The COVID-19 pandemic has presented unique challenges and learning opportunities for cancer centers. The future trajectory of this pandemic is uncertain, and we must continue to prepare for its widespread impact. The situation is dynamic, and policies and recommendations may change at any time. As we write, the healthcare crisis surrounding COVID-19 continues to evolve, and new conditions could change some of our existing recommendations. We expect to get through these uncertain times, but the long-term financial and emotional downstream impacts will be future challenges. The overarching goal, however, is to continue to provide compassionate, safe care for patients with cancer. We hope to continue to serve as a resource for our patients and to the cancer community as this pandemic continues to spread across the United States. To many of us, this has become the health care challenge of our generation, one that modern cancer therapy has never had to face. We will prevail, and when the pandemic ends, we will all be proud of what we did for our patients and each other in this critical moment for humanity.

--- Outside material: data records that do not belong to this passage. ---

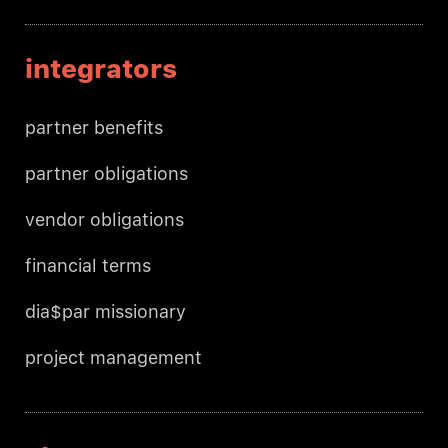
integrators
partner benefits
partner obligations
vendor obligations
financial terms
dia$par missionary
project management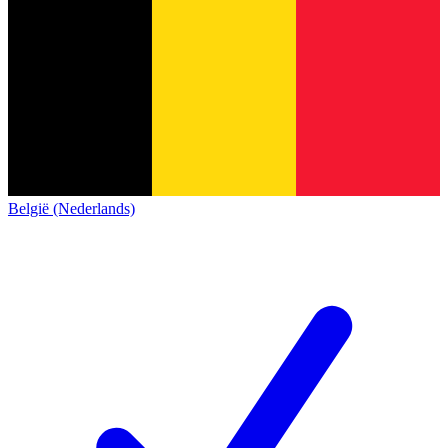
België (Nederlands)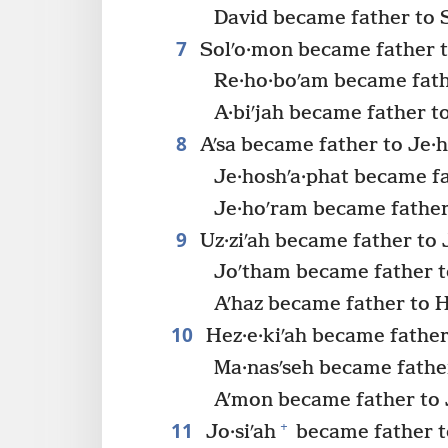
David became father to 
7
Solʹo·mon became father t
Re·ho·boʹam became fathe
A·biʹjah became father to
8
Aʹsa became father to Je·h
Je·hoshʹa·phat became fa
Je·hoʹram became father 
9
Uz·ziʹah became father to 
Joʹtham became father t
Aʹhaz became father to H
10
Hez·e·kiʹah became father
Ma·nasʹseh became fathe
Aʹmon became father to J
11
+
Jo·siʹah
became father to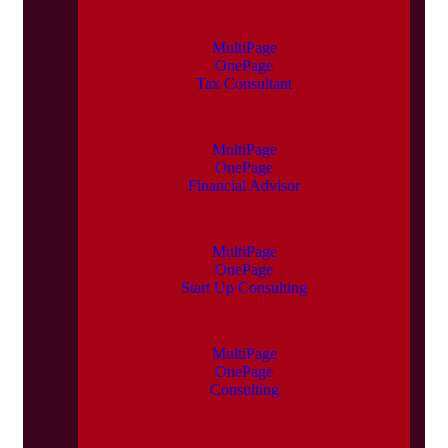
MultiPage
OnePage
Tax Consultant
MultiPage
OnePage
Financial Advisor
MultiPage
OnePage
Start Up Consulting
MultiPage
OnePage
Consulting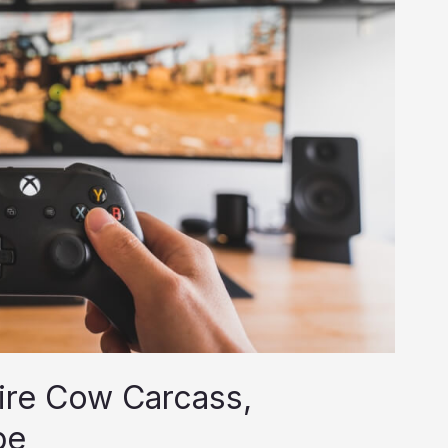
tire Cow Carcass,
pe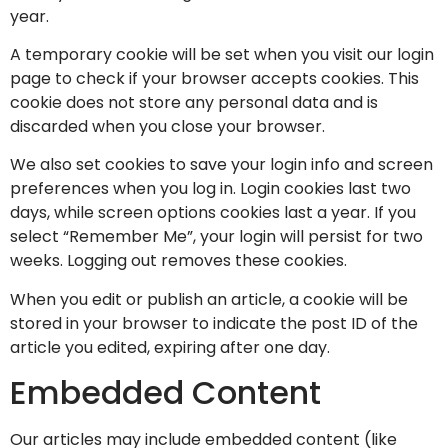
year.
A temporary cookie will be set when you visit our login
page to check if your browser accepts cookies. This
cookie does not store any personal data and is
discarded when you close your browser.
We also set cookies to save your login info and screen
preferences when you log in. Login cookies last two
days, while screen options cookies last a year. If you
select “Remember Me”, your login will persist for two
weeks. Logging out removes these cookies.
When you edit or publish an article, a cookie will be
stored in your browser to indicate the post ID of the
article you edited, expiring after one day.
Embedded Content
Our articles may include embedded content (like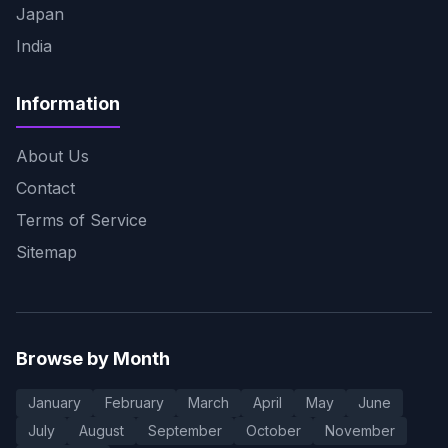
Japan
India
Information
About Us
Contact
Terms of Service
Sitemap
Browse by Month
January
February
March
April
May
June
July
August
September
October
November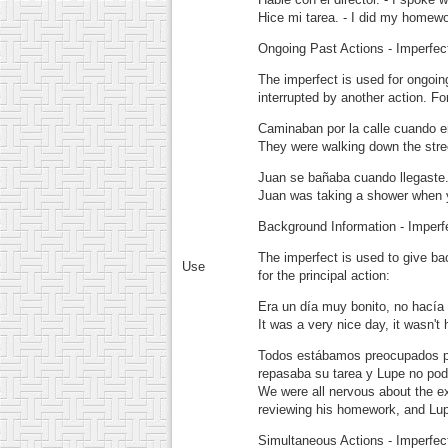
Hice mi tarea.
- I did my homewo
Ongoing Past Actions - Imperfec
The imperfect is used for ongoin
interrupted by another action. F
Caminaban por la calle cuando e
They were walking down the stree
Juan se bañaba cuando llegaste
Juan was taking a shower when y
Background Information - Imperf
The imperfect is used to give ba
Use
for the principal action:
Era un día muy bonito, no hacía 
It was a very nice day, it wasn't
Todos estábamos preocupados po
repasaba su tarea y Lupe no podí
We were all nervous about the e
reviewing his homework, and Lupe
Simultaneous Actions - Imperfec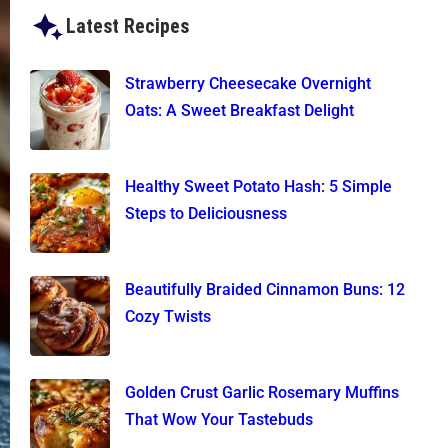
Latest Recipes
Strawberry Cheesecake Overnight
Oats: A Sweet Breakfast Delight
Healthy Sweet Potato Hash: 5 Simple
Steps to Deliciousness
Beautifully Braided Cinnamon Buns: 12
Cozy Twists
Golden Crust Garlic Rosemary Muffins
That Wow Your Tastebuds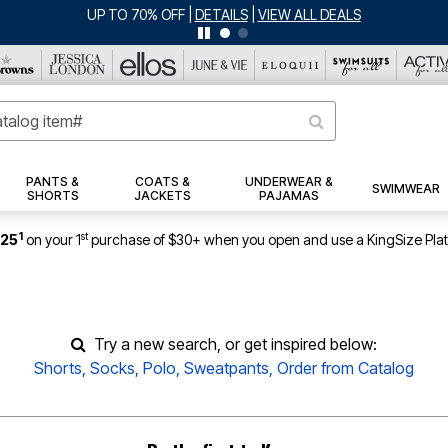
UP TO 70% OFF
|
DETAILS
|
VIEW ALL DEALS
PANTS &
COATS &
UNDERWEAR &
SWIMWEAR
SHORTS
JACKETS
PAJAMAS
1
st
$25
on your 1
purchase of $30+ when you open and use a KingSize Pla
Try a new search, or get inspired below:
Shorts
,
Socks
,
Polo
,
Sweatpants
,
Order from Catalog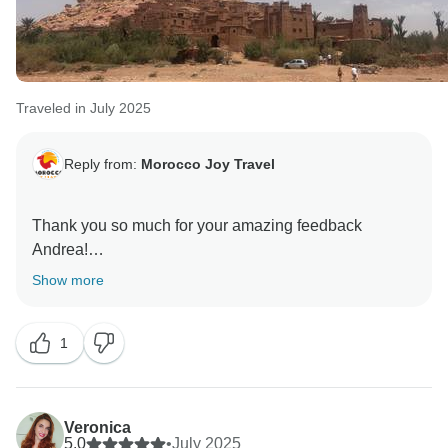
Traveled in July 2025
Reply from:
Morocco Joy Travel
Thank you so much for your amazing feedback
Andrea!
We’re happy that you and your family felt safe, well
Show more
cared for, and enjoyed your trip with Hamid, he will be
so happy to hear your kind words, we truly appreciate
1
Veronica
5.0
•
July 2025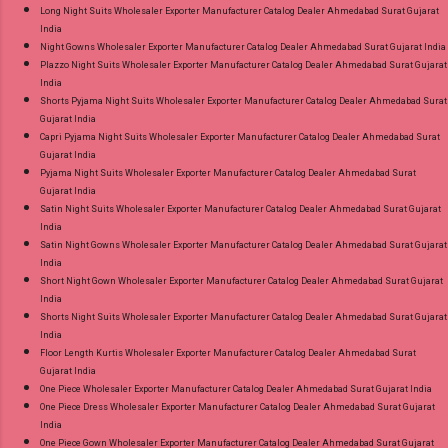
Long Night Suits Wholesaler Exporter Manufacturer Catalog Dealer Ahmedabad Surat Gujarat
India
Night Gowns Wholesaler Exporter Manufacturer Catalog Dealer Ahmedabad Surat Gujarat India
Plazzo Night Suits Wholesaler Exporter Manufacturer Catalog Dealer Ahmedabad Surat Gujarat
India
Shorts Pyjama Night Suits Wholesaler Exporter Manufacturer Catalog Dealer Ahmedabad Surat
Gujarat India
Capri Pyjama Night Suits Wholesaler Exporter Manufacturer Catalog Dealer Ahmedabad Surat
Gujarat India
Pyjama Night Suits Wholesaler Exporter Manufacturer Catalog Dealer Ahmedabad Surat
Gujarat India
Satin Night Suits Wholesaler Exporter Manufacturer Catalog Dealer Ahmedabad Surat Gujarat
India
Satin Night Gowns Wholesaler Exporter Manufacturer Catalog Dealer Ahmedabad Surat Gujarat
India
Short Night Gown Wholesaler Exporter Manufacturer Catalog Dealer Ahmedabad Surat Gujarat
India
Shorts Night Suits Wholesaler Exporter Manufacturer Catalog Dealer Ahmedabad Surat Gujarat
India
Floor Length Kurtis Wholesaler Exporter Manufacturer Catalog Dealer Ahmedabad Surat
Gujarat India
One Piece Wholesaler Exporter Manufacturer Catalog Dealer Ahmedabad Surat Gujarat India
One Piece Dress Wholesaler Exporter Manufacturer Catalog Dealer Ahmedabad Surat Gujarat
India
One Piece Gown Wholesaler Exporter Manufacturer Catalog Dealer Ahmedabad Surat Gujarat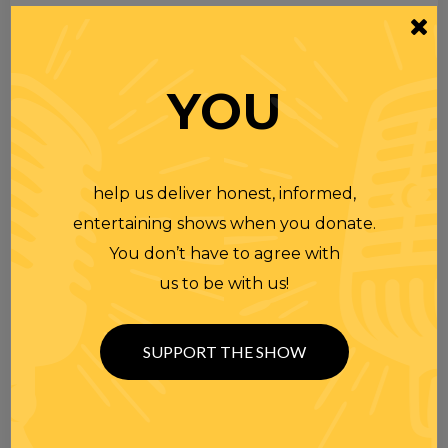
YOU
help us deliver honest, informed,
entertaining shows when you donate.
You don’t have to agree with
us to be with us!
SUPPORT THE SHOW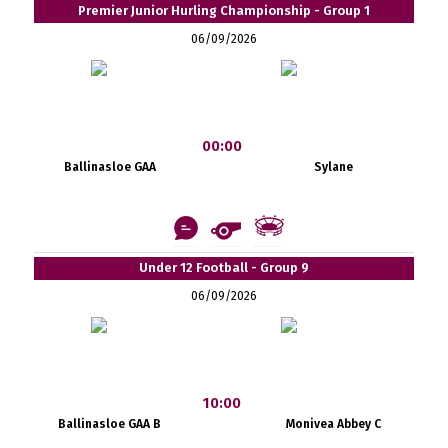
Premier Junior Hurling Championship - Group 1
06/09/2026
00:00
Ballinasloe GAA
Sylane
Under 12 Football - Group 9
06/09/2026
10:00
Ballinasloe GAA B
Monivea Abbey C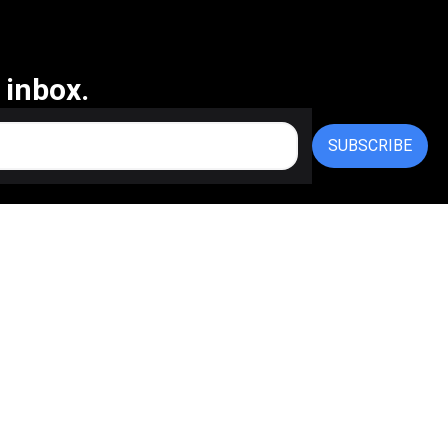
 inbox.
SUBSCRIBE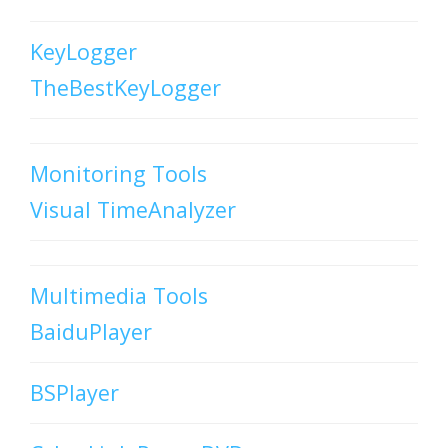
KeyLogger
TheBestKeyLogger
Monitoring Tools
Visual TimeAnalyzer
Multimedia Tools
BaiduPlayer
BSPlayer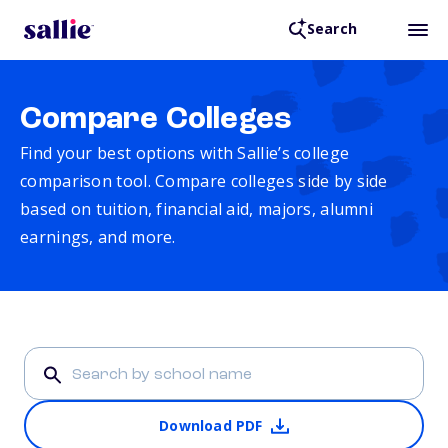
Search
Compare Colleges
Find your best options with Sallie’s college
comparison tool. Compare colleges side by side
based on tuition, financial aid, majors, alumni
earnings, and more.
Download PDF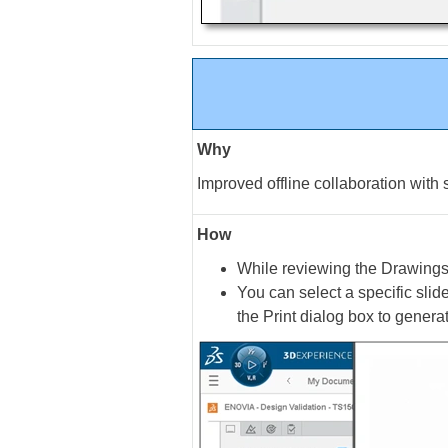
Why
Improved offline collaboration with 
How
While reviewing the Drawing
You can select a specific slide
the Print dialog box to generat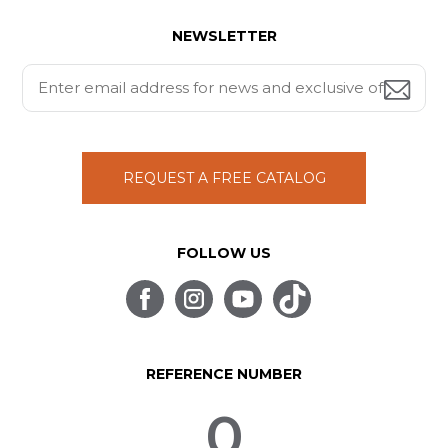
NEWSLETTER
REQUEST A FREE CATALOG
FOLLOW US
REFERENCE NUMBER
0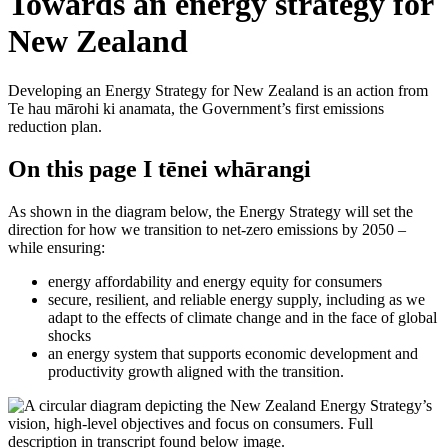
Towards an energy strategy for
New Zealand
Developing an Energy Strategy for New Zealand is an action from
Te hau mārohi ki anamata, the Government’s first emissions
reduction plan.
On this page
I tēnei whārangi
As shown in the diagram below, the Energy Strategy will set the
direction for how we transition to net-zero emissions by 2050 –
while ensuring:
energy affordability and energy equity for consumers
secure, resilient, and reliable energy supply, including as we
adapt to the effects of climate change and in the face of global
shocks
an energy system that supports economic development and
productivity growth aligned with the transition.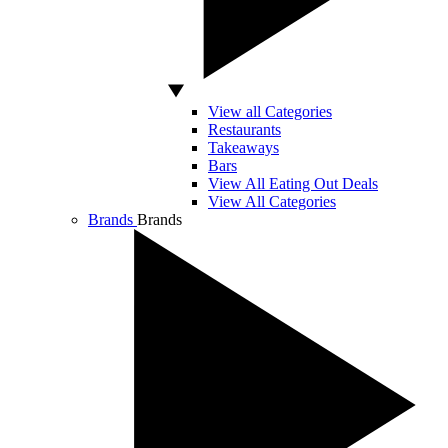
View all Categories
Restaurants
Takeaways
Bars
View All Eating Out Deals
View All Categories
Brands
Brands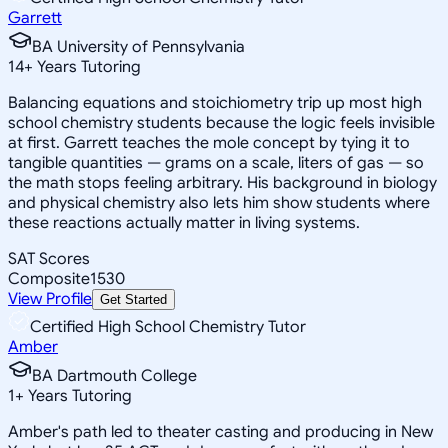
Garrett
BA University of Pennsylvania
14
+
Years Tutoring
Balancing equations and stoichiometry trip up most high
school chemistry students because the logic feels invisible
at first. Garrett teaches the mole concept by tying it to
tangible quantities — grams on a scale, liters of gas — so
the math stops feeling arbitrary. His background in biology
and physical chemistry also lets him show students where
these reactions actually matter in living systems.
SAT Scores
Composite
1530
View Profile
Get Started
Certified High School Chemistry Tutor
Amber
BA Dartmouth College
1
+
Years Tutoring
Amber's path led to theater casting and producing in New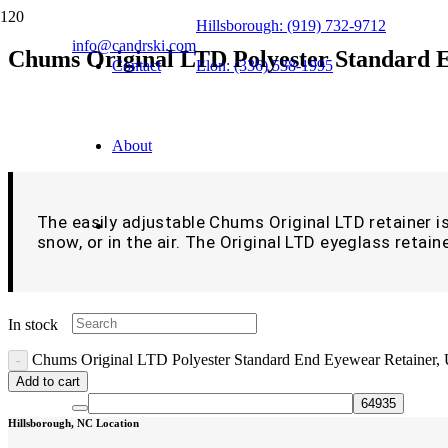
Hillsborough: (919) 732-9712
info@candrski.com
Chums Original LTD Polyester Standard E
Contact
Elon: (336) 538-1995
$
9.99
About
The easily adjustable Chums Original LTD retainer is 
snow, or in the air. The Original LTD eyeglass retaine
In stock
Chums Original LTD Polyester Standard End Eyewear Retainer, 
Add to cart
Hillsborough, NC Location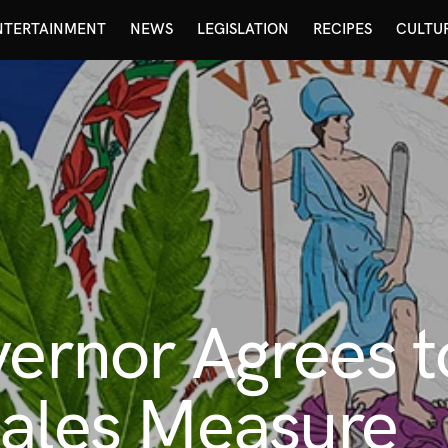
NTERTAINMENT
NEWS
LEGISLATION
RECIPES
CULTU
vernor Agrees t
Sales Measure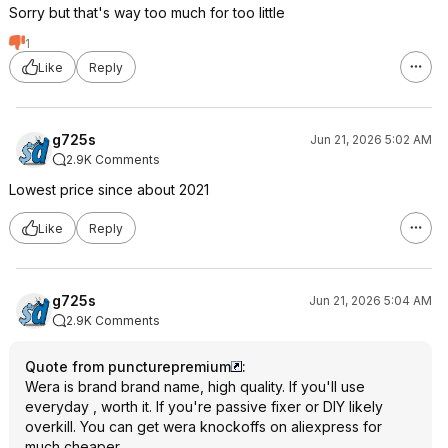
Sorry but that's way too much for too little
1
Like
Reply
g725s
Jun 21, 2026 5:02 AM
2.9K Comments
Lowest price since about 2021
Like
Reply
g725s
Jun 21, 2026 5:04 AM
2.9K Comments
Quote from puncturepremium
:
Wera is brand brand name, high quality. If you'll use
everyday , worth it. If you're passive fixer or DIY likely
overkill. You can get wera knockoffs on aliexpress for
much cheaper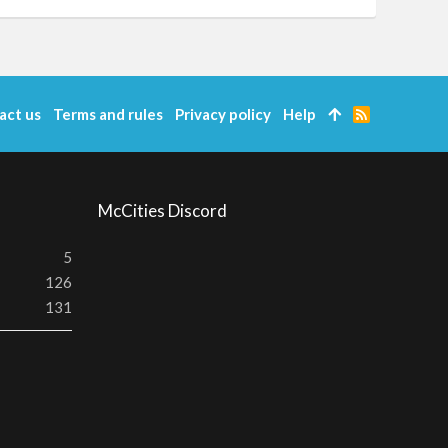
act us
Terms and rules
Privacy policy
Help
R
S
S
McCities Discord
5
126
131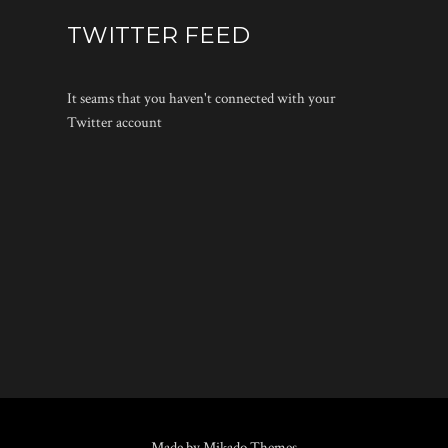
TWITTER FEED
It seams that you haven't connected with your
Twitter account
Made by Mikado Themes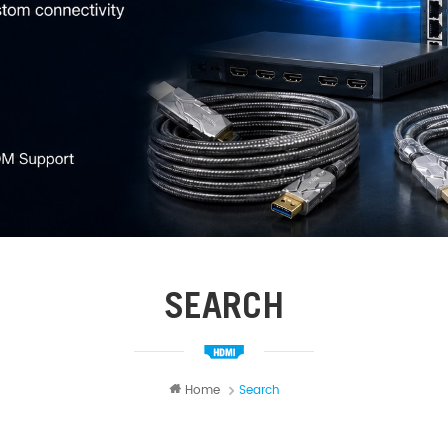
SEARCH
Home
Search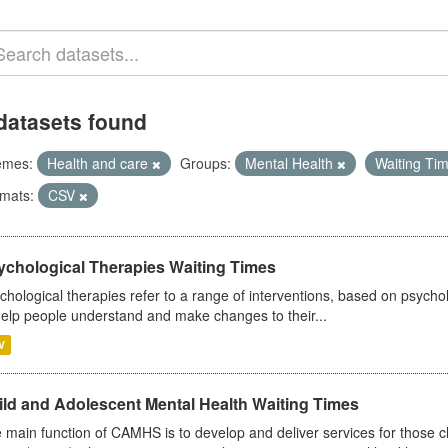
datasets found
emes:
Health and care
Groups:
Mental Health
Waiting Ti
mats:
CSV
ychological Therapies Waiting Times
chological therapies refer to a range of interventions, based on psych
help people understand and make changes to their...
V
ild and Adolescent Mental Health Waiting Times
 main function of CAMHS is to develop and deliver services for those c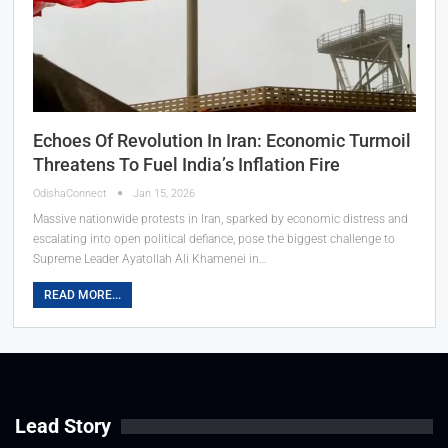
Echoes Of Revolution In Iran: Economic Turmoil
Threatens To Fuel India’s Inflation Fire
OdishaConnect
Jan 15, 2026
Massive nationwide protests in Iran, sparked by economic distress and
escalating into open political defiance, pose the biggest challenge to
Supreme Leader Ayatollah Ali Khamenei in…
READ MORE...
Lead Story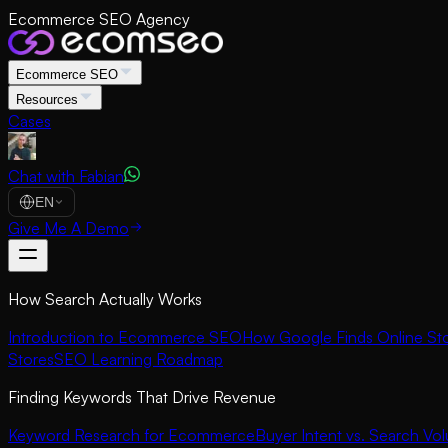
Ecommerce SEO Agency
Ecommerce SEO
Resources
Cases
Chat with Fabian
EN
Give Me A Demo
How Search Actually Works
Introduction to Ecommerce SEO
How Google Finds Online St
Stores
SEO Learning Roadmap
Finding Keywords That Drive Revenue
Keyword Research for Ecommerce
Buyer Intent vs. Search Vo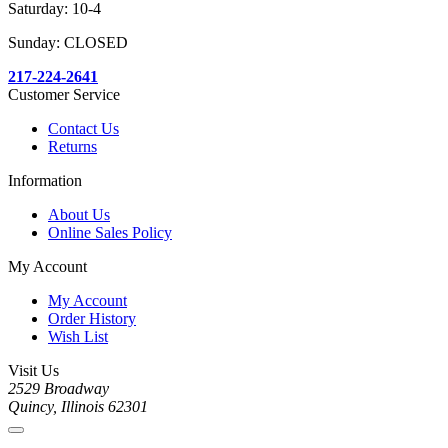
Saturday: 10-4
Sunday: CLOSED
217-224-2641
Customer Service
Contact Us
Returns
Information
About Us
Online Sales Policy
My Account
My Account
Order History
Wish List
Visit Us
2529 Broadway
Quincy, Illinois 62301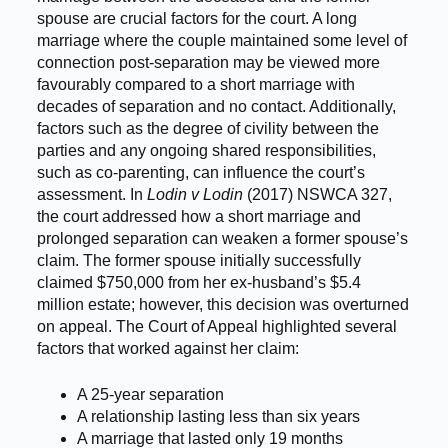
spouse are crucial factors for the court. A long
marriage where the couple maintained some level of
connection post-separation may be viewed more
favourably compared to a short marriage with
decades of separation and no contact. Additionally,
factors such as the degree of civility between the
parties and any ongoing shared responsibilities,
such as co-parenting, can influence the court’s
assessment. In
Lodin v Lodin
(2017) NSWCA 327,
the court addressed how a short marriage and
prolonged separation can weaken a former spouse’s
claim. The former spouse initially successfully
claimed $750,000 from her ex-husband’s $5.4
million estate; however, this decision was overturned
on appeal. The Court of Appeal highlighted several
factors that worked against her claim:
A 25-year separation
A relationship lasting less than six years
A marriage that lasted only 19 months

The authors would like to thank all staff on the front lines at the Seattle Cancer Care Alliance, Fred Hutchinson Cancer Research Center, and University of Washington who have been working tirelessly to ensure that patient care continues safely during this public health emergency. We would like to thank all of our colleagues at these institutions in Infectious Disease, Blood and Marrow Transplantation and Immunotherapy, Hematologic Malignancies, Solid Tumor disease groups, Pulmonary and Critical Care, Surgical Oncology, Radiation Oncology, Transfusion Medicine, Laboratory Medicine, Palliative Care, and Social Work who have been working countless hours developing specialty-specific guidelines regarding COVID-19 on a local and national level. Finally, our commitment to patients would not be possible without the leaders and staff in Infection Prevention, Facilities, Quality Improvement, Information Technology, and many others who continue to contribute enormous efforts in our institution’s response during the COVID-19 pandemic.